Task statement -> What features are listed under the "Features" heading of the filetype-detector project description? Give the name of each.

Passage for review ->
Skip to main content

A flexible Python library for file type inference using multiple strategies including extension-based, magic number-based, and AI-powered detection

Project description

filetype-detector

A Python library for detecting file types using multiple inference strategies, including path-based extraction, magic number detection, and AI-powered content analysis.

Features

  • Multiple Inference Methods: Choose from lexical, magic-based, AI-powered, or cascading inference strategies
  • Type-Safe API: Type hints and type-safe inference method selection
  • Flexible Input: Supports both Path objects and string paths
  • Performance Optimized: Cascading inferencer intelligently combines methods for optimal performance
  • Well-Tested: Comprehensive test suite with logging support
  • Extensible: Base class architecture for custom inferencer implementations

Installation

Python Package

pip install filetype-detector

Or using rye:

rye sync

System Dependencies

Important: MagicInferencer and CascadingInferencer require the libmagic system library to be installed.

Ubuntu/Debian

sudo apt-get update
sudo apt-get install libmagic1

Fedora/RHEL/CentOS

sudo dnf install file-libs
# or for older versions:
# sudo yum install file-libs

Arch Linux

sudo pacman -S file

macOS

Using Homebrew:

brew install libmagic

Using MacPorts:

sudo port install file

Windows

Windows users need to use python-magic-bin as an alternative:

pip install python-magic-bin

Or download libmagic DLL manually from file.exe releases.

Alpine Linux (Docker)

apk add --no-cache file

Verification

After installation, verify libmagic is available:

file --version

If the command works, libmagic is properly installed.

Quick Start

Using the Inferencer Map (Recommended)

[Extracted page text data]
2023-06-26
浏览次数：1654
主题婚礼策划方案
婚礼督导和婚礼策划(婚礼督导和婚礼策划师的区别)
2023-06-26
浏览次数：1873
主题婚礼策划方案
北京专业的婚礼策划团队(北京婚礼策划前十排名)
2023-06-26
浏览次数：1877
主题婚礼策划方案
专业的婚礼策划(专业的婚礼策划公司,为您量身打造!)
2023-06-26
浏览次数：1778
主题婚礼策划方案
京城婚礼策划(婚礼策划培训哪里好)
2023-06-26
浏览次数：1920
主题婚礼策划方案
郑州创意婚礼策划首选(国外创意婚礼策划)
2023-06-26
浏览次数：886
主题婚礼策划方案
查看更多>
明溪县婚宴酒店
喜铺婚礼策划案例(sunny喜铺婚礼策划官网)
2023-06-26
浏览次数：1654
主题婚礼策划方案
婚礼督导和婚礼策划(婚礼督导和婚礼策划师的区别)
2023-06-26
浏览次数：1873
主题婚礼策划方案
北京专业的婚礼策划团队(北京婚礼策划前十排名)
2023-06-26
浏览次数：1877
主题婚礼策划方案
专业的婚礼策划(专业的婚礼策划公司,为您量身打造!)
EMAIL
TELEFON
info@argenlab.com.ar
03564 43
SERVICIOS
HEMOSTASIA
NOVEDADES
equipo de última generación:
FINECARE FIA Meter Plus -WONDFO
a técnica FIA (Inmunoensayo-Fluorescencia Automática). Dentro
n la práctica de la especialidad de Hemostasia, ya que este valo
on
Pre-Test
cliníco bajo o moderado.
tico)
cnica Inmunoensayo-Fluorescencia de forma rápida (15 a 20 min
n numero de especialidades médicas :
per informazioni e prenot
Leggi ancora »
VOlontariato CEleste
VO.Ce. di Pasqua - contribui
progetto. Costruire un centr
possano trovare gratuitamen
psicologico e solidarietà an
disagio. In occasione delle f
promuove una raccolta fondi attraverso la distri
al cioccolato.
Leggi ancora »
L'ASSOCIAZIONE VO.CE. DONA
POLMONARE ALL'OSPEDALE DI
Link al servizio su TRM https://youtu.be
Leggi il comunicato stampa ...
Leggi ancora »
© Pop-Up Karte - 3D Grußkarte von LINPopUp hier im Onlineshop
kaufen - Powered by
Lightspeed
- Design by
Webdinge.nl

Exercise result ->
- Multiple Inference Methods
- Type-Safe API
- Flexible Input
- Performance Optimized
- Well-Tested
- Extensible